If the previous response included a NextToken element, the specified third-party firewall vendor is associated with more third-party firewall policies. To get more third-party firewall policies, submit another ListThirdPartyFirewallFirewallPoliciesRequest request.

For the value of NextToken, specify the value of NextToken from the previous response.
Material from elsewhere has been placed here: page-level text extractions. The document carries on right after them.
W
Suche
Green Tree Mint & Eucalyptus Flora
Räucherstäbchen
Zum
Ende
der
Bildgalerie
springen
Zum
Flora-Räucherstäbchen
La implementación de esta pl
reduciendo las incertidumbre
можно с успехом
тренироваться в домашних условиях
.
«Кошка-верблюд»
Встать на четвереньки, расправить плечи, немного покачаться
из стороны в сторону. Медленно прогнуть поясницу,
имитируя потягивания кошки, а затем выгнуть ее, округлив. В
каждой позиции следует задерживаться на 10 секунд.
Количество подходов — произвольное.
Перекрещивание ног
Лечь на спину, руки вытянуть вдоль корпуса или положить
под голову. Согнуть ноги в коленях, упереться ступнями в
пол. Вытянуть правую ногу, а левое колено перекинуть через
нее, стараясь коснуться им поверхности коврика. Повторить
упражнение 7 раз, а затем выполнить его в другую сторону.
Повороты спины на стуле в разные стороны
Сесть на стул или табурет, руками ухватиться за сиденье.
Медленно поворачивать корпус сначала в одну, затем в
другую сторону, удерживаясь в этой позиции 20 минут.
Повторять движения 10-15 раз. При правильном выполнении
If the previous response didn't include a NextToken element, there are no more third-party firewall policies to get.

type MaxResults:

integer

param MaxResults:

[REQUIRED]

The maximum number of third-party firewall policies that you want Firewall Manager to return. If the specified third-party firewall vendor is associated with more than MaxResults firewall policies, the response includes a NextToken element. NextToken contains an encrypted token that identifies the first third-party firewall policies that Firewall Manager will return if you submit another request.

rtype:

dict

returns:

Response Syntax

{
    'ThirdPartyFirewallFirewallPolicies': [
        {
            'FirewallPolicyId': 'string',
            'FirewallPolicyName': 'string'
        },
    ],
    'NextToken': 'string'
}

Response Structure

  • (dict) --

    • ThirdPartyFirewallFirewallPolicies (list) --

      A list that contains one ThirdPartyFirewallFirewallPolicies element for each third-party firewall policies that the specified third-party firewall vendor is associated with. Each ThirdPartyFirewallFirewallPolicies element contains the firewall policy name and ID.

      • (dict) --

        Configures the third-party firewall's firewall policy.

        • FirewallPolicyId (string) --

          The ID of the specified firewall policy.

        • FirewallPolicyName (string) --

          The name of the specified firewall policy.

    • NextToken (string) --

      The value that you will use for NextToken in the next ListThirdPartyFirewallFirewallPolicies request.